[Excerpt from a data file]
= = = = = = =
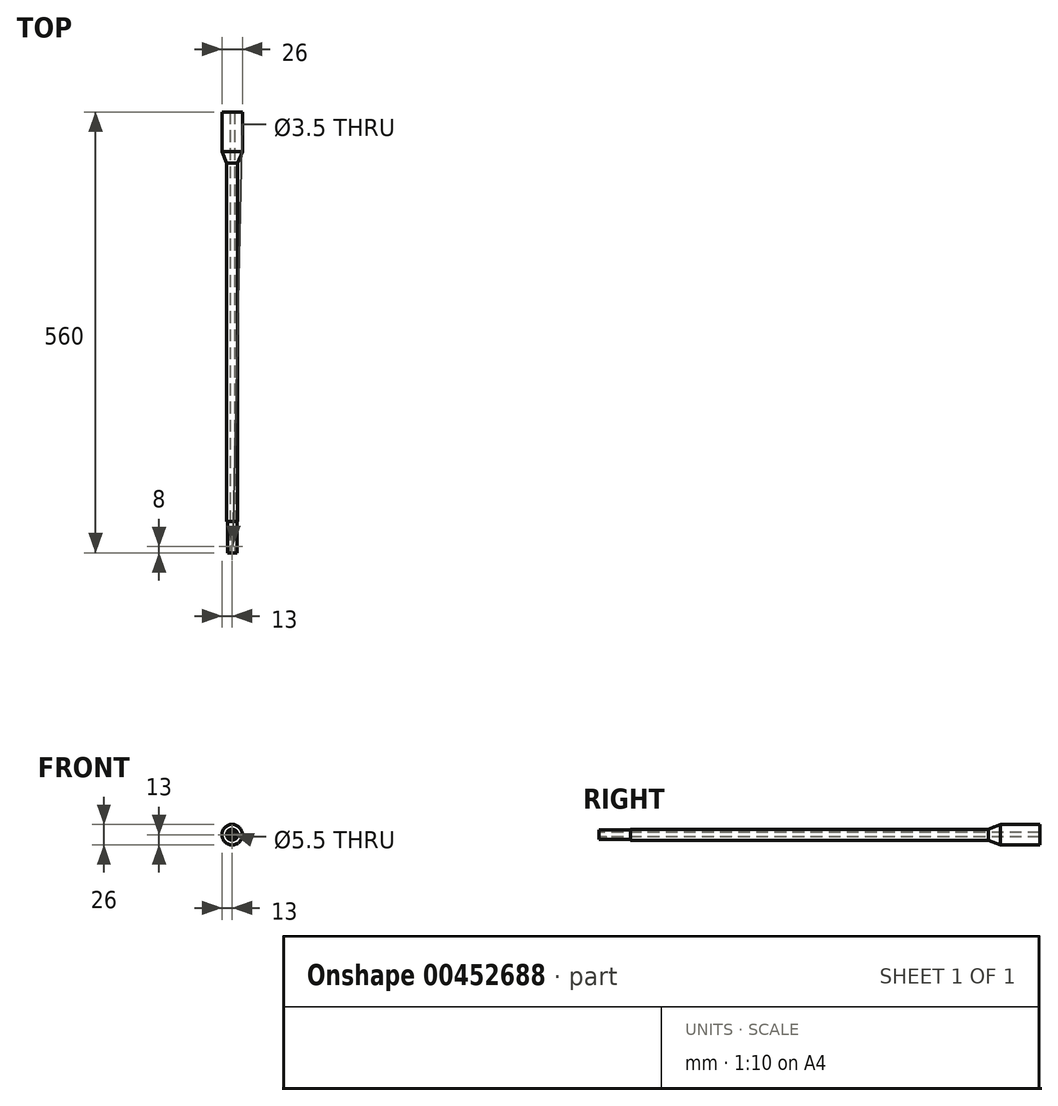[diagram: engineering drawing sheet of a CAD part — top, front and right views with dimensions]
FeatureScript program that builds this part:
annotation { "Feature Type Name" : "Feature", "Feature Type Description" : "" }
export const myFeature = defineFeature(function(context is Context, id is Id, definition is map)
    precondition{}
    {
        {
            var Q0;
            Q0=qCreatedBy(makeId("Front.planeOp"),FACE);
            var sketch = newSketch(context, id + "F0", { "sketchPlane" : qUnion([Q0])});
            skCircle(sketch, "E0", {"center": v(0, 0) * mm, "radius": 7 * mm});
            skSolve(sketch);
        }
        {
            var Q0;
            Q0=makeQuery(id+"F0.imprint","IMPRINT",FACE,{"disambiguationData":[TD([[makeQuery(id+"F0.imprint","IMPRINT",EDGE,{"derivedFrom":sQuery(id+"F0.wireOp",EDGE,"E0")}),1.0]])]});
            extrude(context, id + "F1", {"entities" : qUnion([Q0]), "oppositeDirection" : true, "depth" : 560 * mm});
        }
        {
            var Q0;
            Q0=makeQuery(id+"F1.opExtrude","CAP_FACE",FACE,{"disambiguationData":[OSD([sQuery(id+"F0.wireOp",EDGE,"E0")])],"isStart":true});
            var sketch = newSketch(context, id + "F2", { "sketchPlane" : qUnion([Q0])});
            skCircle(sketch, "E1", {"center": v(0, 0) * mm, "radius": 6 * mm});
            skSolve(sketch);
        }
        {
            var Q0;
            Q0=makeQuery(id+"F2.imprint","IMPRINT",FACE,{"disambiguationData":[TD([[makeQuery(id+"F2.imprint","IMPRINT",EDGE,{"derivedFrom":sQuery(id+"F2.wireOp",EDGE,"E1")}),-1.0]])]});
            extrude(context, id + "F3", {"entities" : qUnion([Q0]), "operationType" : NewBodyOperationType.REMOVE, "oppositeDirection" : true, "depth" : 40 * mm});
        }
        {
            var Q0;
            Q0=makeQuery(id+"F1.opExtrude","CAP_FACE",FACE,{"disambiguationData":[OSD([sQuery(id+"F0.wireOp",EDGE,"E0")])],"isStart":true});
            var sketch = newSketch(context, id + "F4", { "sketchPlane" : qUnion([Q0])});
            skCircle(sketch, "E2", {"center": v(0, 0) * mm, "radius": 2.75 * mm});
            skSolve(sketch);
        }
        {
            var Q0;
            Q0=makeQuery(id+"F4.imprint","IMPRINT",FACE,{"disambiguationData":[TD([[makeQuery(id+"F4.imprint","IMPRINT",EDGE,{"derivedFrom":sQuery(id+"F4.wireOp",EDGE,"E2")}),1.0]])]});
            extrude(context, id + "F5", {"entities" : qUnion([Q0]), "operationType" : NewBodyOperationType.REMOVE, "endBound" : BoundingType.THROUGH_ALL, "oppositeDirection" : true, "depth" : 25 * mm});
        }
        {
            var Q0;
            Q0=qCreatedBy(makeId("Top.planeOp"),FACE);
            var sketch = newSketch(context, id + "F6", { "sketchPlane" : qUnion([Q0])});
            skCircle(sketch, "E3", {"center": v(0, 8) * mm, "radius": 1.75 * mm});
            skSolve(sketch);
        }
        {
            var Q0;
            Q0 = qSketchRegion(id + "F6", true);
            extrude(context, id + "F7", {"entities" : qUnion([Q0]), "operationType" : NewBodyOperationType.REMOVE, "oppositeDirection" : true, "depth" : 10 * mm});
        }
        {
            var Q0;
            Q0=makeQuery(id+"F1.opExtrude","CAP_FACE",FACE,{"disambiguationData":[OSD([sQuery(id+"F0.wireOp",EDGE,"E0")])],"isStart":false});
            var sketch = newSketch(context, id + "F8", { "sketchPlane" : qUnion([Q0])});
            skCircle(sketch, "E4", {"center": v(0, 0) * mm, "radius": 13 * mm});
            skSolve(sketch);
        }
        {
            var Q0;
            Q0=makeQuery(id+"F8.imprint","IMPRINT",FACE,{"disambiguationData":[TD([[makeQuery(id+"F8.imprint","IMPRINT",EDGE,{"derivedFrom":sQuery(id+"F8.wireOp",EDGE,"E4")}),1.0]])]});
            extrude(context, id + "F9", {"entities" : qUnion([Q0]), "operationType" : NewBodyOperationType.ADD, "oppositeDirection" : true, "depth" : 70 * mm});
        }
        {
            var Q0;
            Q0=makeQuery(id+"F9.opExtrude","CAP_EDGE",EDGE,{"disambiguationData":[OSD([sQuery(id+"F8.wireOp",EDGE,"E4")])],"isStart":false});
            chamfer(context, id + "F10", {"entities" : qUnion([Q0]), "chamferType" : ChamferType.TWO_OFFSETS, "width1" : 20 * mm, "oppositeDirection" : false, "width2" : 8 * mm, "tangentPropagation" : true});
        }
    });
= = = = = = =
- [What to produce]
Identify each line of the listing above that contains the string "true", and copy every such line.

- [Solution to this exercise]
            extrude(context, id + "F1", {"entities" : qUnion([Q0]), "oppositeDirection" : true, "depth" : 560 * mm});
            Q0=makeQuery(id+"F1.opExtrude","CAP_FACE",FACE,{"disambiguationData":[OSD([sQuery(id+"F0.wireOp",EDGE,"E0")])],"isStart":true});
            extrude(context, id + "F3", {"entities" : qUnion([Q0]), "operationType" : NewBodyOperationType.REMOVE, "oppositeDirection" : true, "depth" : 40 * mm});
            Q0=makeQuery(id+"F1.opExtrude","CAP_FACE",FACE,{"disambiguationData":[OSD([sQuery(id+"F0.wireOp",EDGE,"E0")])],"isStart":true});
            extrude(context, id + "F5", {"entities" : qUnion([Q0]), "operationType" : NewBodyOperationType.REMOVE, "endBound" : BoundingType.THROUGH_ALL, "oppositeDirection" : true, "depth" : 25 * mm});
            Q0 = qSketchRegion(id + "F6", true);
            extrude(context, id + "F7", {"entities" : qUnion([Q0]), "operationType" : NewBodyOperationType.REMOVE, "oppositeDirection" : true, "depth" : 10 * mm});
            extrude(context, id + "F9", {"entities" : qUnion([Q0]), "operationType" : NewBodyOperationType.ADD, "oppositeDirection" : true, "depth" : 70 * mm});
            chamfer(context, id + "F10", {"entities" : qUnion([Q0]), "chamferType" : ChamferType.TWO_OFFSETS, "width1" : 20 * mm, "oppositeDirection" : false, "width2" : 8 * mm, "tangentPropagation" : true});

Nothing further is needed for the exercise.